# Titanium frame failure questions



## jplain (Apr 14, 2006)

I recently purchased a nice used 1992 Merlin road bike and am very happy with it. But I have become slightly paranoid after reading these forums about the potential for cracks/failure in this frame (or titanium frames in general, I also purchased a used 1998 Dean mountain bike last year which I love dearly) based on the seeming preponderance of stories about cracks appearing in the bottom bracket area, dropouts, etc. For background I raced seriously for several years but stopped racing several years ago and weigh around 190lbs, about 25lbs more than my racing weight, and never had a frame fail on me, riding two aluminum frames and then two steel frames.

1. first, is titanium more likely than steel (or other frame materials) to develop cracks (or to be specific earlier titanium tubing)? I understand Merlin provides a lifetime warranty on their frames but I'm not sure if that extends to the second owner, anyone know the answer to that question? For reference the welds on my frame appear clean and well made so I don't anticipate that being a problem.

2. second, I perform all the maintenance of my bike so inspect it fairly frequently.

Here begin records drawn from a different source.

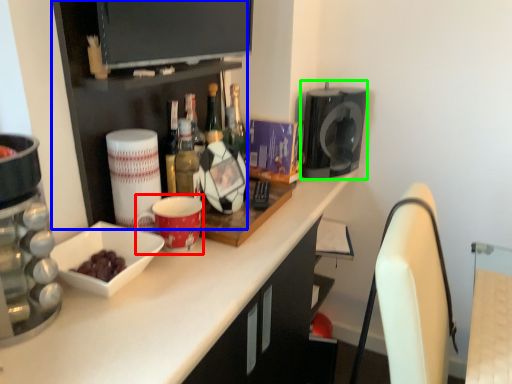
Question: Considering the real-world distances, which object is farthest from mug (highlighted by a red box)? shelf (highlighted by a blue box) or appliance (highlighted by a green box)?

Choices:
 (A) shelf
 (B) appliance

Answer: (B)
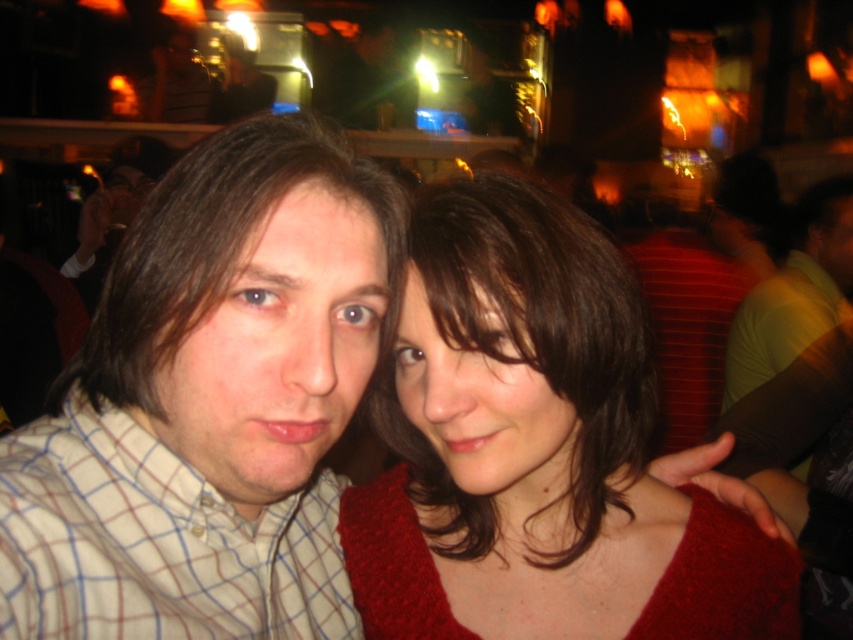
You are a photographer trying to focus on the plaid shirt at center in the image. The camera has a focus point at coordinates point (210, 403). Is the focus point correctly placed to capture the plaid shirt at center?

If a crack develops is this something you can "feel" right away or is it usually spotted by visual inspection?

3.third, are cracks typically something that just randomly happen or the result of some stress such as a hard crash?


----------



## Juanmoretime (Nov 24, 2001)

Frame failures occur no matter what. Overall design has more of a bearing on failure verses material. I have a 1997 Litespeed Vortex that was one of the lightest 6.4 titanium versions of the Vortex that Litespeed made, 2.95 lbs for a size 59. This October it will be ten years old and with a few crashes, fortunaltely no frame damage, and tens thousands of miles. It rides like the day I first built it up. Good design will give you great frame life and even a few of those will fail. The most important thing you can do is go with a compant that you know will first stand behind their product and lastly, they will be around tomorrow to support that product. Buy right and get the frame material that your heart desires. 

Careful and frequent inspections should allow you to detect a crack before it gets to the point of being a serious injury causing failure. That's why I frequently clean thoroughly my bikes to inspect the tubes and welds all at the same time. I've never found one.

No company will extend the warranty to the second owner but may extend a goodwill repair at a more favorable cost to you.


----------



## jplain (Apr 14, 2006)

Thanks for the informative reply, that pretty much answers my questions. I suppose it makes sense if the frame is set up in the jig and welded very well under ideal conditions then it would minimize the stresses on the tubes and joints and minimize the chance of failure.


----------